ОБЯЗАТЕЛЬНЫЕ ЗАДАНИЯ:
[1] Перепишите фрагмент текста о культурной революции, начиная со слов «Охваченные революционной романтикой, творцы» и вплоть до слов «и государственных органов.», подставив «революционные комитеты» вместо «ревкомы».
[2] Перечислите все стороны, которые по тексту о культурной революции объединял принцип «соединения трех сторон» при формировании ревкомов.

ТЕКСТ ДЛЯ ЧТЕНИЯ:
Охваченные революционной романтикой, творцы культурной революции объявили это деяние подобным установлению Парижской коммуны. Но пока происходящее больше напоминало воцарение анархии – отряды победивших бунтарей оспаривали друг у друга первенство и вступали в междоусобные схватки, а все органы охраны правопорядка бездействовали. Только направляемые Линь Бяо армейские части выступали какой-то организующей силой. Тогда вместо подобий Парижской коммуны решено было создавать ревкомы. Задача обеспечить в этих новых органах власти широкое народное представительство не ставилась. Они формировались на основе принципа «соединения трех сторон»: военных (которые представляли собой главную организующую силу), «революционных левых группировок» – хунвэйбинов и цзаофаней, и уцелевших работников партийных и государственных органов.

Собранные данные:
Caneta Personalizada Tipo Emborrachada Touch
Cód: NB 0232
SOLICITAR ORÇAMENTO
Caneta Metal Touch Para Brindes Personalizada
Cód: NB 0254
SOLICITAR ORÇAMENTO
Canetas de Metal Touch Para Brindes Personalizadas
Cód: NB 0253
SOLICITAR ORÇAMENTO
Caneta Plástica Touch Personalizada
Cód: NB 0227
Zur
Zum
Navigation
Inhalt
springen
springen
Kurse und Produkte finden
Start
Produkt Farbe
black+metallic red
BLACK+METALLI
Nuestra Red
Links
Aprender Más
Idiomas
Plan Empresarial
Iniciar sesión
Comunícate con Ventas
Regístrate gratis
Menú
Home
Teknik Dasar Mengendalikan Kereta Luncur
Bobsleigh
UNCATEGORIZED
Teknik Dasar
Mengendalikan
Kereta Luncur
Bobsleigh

ОТВЕТЫ ПО ЗАДАНИЯМ:
[1]
Охваченные революционной романтикой, творцы культурной революции объявили это деяние подобным установлению Парижской коммуны. Но пока происходящее больше напоминало воцарение анархии – отряды победивших бунтарей оспаривали друг у друга первенство и вступали в междоусобные схватки, а все органы охраны правопорядка бездействовали. Только направляемые Линь Бяо армейские части выступали какой-то организующей силой. Тогда вместо подобий Парижской коммуны решено было создавать революционные комитеты. Задача обеспечить в этих новых органах власти широкое народное представительство не ставилась. Они формировались на основе принципа «соединения трех сторон»: военных (которые представляли собой главную организующую силу), «революционных левых группировок» – хунвэйбинов и цзаофаней, и уцелевших работников партийных и государственных органов.

[2]
1. Военные.
2. «Революционные левые группировки», то есть хунвэйбины и цзаофани.
3. Уцелевшие работники партийных и государственных органов.